Altıncısı, Diyarbekir bütün güzel şehirlerimiz gibi geleceğe ümitle bakacak. Diyarbekir, bu anlamda ülkemizin bütün şehirleriyle birlikte önümüzdeki 10 yılların yükselen, sadece Türkiye'de değil, sadece yakın gönül coğrafyamızda değil, dünyada dahi örnek olarak anılan bir şehir haline gelecek."

Başbakan  Ahmet Davutoğlu, sözlerini şöyle tamamladı: "Ulu Cami bizim yüreğimizdir, koruyacağız.

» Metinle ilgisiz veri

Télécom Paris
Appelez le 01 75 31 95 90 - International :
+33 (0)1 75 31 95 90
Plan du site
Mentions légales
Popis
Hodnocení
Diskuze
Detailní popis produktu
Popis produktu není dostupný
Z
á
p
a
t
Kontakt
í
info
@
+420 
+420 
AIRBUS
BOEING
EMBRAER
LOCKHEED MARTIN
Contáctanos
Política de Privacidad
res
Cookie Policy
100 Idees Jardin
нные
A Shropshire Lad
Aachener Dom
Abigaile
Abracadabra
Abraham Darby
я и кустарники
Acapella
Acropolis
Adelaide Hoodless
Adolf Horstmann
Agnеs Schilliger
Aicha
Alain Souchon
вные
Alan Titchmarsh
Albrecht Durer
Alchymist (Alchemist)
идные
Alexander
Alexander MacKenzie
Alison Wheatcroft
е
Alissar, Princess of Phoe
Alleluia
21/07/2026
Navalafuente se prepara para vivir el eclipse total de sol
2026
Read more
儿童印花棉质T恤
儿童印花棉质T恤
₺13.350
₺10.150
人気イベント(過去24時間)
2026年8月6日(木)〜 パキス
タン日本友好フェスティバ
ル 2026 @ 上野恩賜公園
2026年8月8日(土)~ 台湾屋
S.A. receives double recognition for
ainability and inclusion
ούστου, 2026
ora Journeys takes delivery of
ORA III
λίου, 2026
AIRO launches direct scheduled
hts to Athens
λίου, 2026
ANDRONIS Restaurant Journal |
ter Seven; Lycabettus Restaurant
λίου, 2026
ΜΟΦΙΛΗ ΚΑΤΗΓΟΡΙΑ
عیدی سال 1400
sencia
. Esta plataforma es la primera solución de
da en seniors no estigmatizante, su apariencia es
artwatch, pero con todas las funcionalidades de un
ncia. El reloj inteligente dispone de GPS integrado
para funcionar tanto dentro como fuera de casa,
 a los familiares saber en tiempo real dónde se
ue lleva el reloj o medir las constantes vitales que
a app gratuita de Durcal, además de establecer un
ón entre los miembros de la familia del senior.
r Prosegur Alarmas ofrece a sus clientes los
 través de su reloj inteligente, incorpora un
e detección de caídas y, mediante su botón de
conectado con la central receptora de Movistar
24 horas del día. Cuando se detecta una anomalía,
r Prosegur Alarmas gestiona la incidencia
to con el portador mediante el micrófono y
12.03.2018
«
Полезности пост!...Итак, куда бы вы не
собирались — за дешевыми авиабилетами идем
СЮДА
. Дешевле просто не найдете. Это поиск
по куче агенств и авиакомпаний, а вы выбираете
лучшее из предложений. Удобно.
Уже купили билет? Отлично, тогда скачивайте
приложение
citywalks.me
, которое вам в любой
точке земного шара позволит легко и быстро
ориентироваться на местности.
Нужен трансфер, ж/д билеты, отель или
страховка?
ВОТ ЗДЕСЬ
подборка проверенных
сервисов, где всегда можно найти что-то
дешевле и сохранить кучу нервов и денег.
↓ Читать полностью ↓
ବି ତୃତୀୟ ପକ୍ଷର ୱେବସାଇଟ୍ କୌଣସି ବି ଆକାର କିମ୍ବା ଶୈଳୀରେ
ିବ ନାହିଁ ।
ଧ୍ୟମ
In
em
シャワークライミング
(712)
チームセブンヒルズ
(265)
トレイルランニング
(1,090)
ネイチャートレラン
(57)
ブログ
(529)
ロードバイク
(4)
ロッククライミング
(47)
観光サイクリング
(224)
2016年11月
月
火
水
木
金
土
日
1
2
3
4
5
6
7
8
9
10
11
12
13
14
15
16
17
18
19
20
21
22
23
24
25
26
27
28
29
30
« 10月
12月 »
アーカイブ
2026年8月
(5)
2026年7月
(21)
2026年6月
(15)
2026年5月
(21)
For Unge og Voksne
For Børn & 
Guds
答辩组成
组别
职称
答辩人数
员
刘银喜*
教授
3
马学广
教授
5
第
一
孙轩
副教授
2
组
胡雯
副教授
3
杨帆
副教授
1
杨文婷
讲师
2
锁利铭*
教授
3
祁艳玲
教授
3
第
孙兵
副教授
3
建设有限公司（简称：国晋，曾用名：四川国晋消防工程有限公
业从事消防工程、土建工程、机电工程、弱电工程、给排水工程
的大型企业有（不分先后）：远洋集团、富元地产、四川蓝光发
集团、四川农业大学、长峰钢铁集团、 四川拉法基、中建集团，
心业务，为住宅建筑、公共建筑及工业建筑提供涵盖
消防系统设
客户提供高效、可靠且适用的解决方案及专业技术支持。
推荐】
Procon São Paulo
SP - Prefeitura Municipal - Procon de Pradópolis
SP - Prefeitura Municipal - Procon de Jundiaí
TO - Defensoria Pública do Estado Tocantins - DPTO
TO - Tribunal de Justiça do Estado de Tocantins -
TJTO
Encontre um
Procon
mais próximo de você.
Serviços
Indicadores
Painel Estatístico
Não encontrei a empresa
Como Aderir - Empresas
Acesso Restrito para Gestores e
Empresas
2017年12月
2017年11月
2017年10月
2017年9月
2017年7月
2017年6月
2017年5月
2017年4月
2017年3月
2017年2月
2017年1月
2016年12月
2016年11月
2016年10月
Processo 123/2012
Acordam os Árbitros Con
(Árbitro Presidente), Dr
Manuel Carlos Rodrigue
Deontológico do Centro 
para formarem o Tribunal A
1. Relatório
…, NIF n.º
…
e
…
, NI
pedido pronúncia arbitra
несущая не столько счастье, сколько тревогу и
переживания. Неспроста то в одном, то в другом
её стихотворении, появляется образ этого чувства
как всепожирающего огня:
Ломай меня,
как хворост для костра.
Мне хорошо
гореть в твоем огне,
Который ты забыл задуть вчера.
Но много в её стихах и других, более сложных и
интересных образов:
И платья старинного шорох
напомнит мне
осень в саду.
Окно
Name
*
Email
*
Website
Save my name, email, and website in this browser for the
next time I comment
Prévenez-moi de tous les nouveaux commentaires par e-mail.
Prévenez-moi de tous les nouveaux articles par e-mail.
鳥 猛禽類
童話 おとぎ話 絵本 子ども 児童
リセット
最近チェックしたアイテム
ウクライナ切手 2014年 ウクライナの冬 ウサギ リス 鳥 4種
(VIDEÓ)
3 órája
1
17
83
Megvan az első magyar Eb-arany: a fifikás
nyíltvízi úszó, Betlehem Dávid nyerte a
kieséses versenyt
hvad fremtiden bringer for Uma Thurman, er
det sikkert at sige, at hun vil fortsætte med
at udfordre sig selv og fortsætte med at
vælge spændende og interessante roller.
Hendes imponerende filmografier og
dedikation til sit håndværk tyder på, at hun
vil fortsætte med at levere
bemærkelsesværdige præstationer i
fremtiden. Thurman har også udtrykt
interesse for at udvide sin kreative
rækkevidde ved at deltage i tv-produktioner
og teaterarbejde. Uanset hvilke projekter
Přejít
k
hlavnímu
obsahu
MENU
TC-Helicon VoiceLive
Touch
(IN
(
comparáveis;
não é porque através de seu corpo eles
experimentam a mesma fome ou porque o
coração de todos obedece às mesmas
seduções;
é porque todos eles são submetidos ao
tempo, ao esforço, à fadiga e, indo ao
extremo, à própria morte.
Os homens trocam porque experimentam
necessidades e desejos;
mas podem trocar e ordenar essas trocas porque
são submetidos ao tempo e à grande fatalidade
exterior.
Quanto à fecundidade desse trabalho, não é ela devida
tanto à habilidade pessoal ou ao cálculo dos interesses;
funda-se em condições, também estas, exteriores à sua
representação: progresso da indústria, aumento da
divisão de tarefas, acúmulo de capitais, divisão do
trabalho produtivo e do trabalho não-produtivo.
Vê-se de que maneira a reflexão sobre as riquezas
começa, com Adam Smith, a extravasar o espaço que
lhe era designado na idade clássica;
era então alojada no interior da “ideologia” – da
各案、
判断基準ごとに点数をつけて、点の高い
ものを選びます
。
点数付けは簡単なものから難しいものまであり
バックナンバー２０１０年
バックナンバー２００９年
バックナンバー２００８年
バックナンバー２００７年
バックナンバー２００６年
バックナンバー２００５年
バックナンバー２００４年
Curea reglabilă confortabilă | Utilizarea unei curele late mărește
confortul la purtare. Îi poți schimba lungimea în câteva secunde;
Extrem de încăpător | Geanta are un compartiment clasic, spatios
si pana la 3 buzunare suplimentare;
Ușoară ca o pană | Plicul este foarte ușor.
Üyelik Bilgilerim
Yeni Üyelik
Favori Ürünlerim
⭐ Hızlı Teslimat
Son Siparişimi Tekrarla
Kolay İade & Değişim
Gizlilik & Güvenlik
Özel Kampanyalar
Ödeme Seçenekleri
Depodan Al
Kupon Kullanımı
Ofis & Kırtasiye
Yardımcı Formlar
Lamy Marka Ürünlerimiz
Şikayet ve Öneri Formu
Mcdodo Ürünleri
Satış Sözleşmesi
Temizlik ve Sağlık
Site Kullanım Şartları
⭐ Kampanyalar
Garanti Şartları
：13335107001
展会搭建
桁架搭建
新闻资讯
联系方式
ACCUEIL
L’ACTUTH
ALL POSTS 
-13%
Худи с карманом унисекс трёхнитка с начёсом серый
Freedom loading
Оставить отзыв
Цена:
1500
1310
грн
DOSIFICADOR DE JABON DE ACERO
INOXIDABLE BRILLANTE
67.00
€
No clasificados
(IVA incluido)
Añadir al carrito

Sur içi bizim namusumuzdur, ihya edeceğiz. Diyarbakır bizim şerefimizdir, şerefimizi nasıl korursak, Diyarbekir'i öylesine koruyacağız. Allah Diyarbekir'i aziz eylesin, Diyarbekirlileri her zaman başı dik, her zaman geleceğe ümitle bakan, değerli hemşehrilerle aziz ve baki eylesin."

DİYARBAKIR-ERBİL VE KKTC UÇAK SEFERLERİ BAŞLIYOR

Başbakan Ahmeit Davutoğlu, Diyarbakır'da Ak Parti il başkanlığını ziyaret etti. Partililerle bir araya gelen Davutoğlu, Türk Hava Yolları'nın (THY) Diyarbakır'dan Kuzey Irak'ın Erbil kentine 10 Nisan'da, Diyarbakır'dan KKTC Ercan Havalimanı'na ise 1 Mayıs'ta seferlere başlayacağını söyledi.

Başbakan Ahmet Davutoğlu, daha sonra Jandarma Özel Harekat Tabur'unda görev yaptığı sırada şehit olan Uzman Çavuş Süleyman İyikul'un ailesine taziye ziyaretinde bulundu.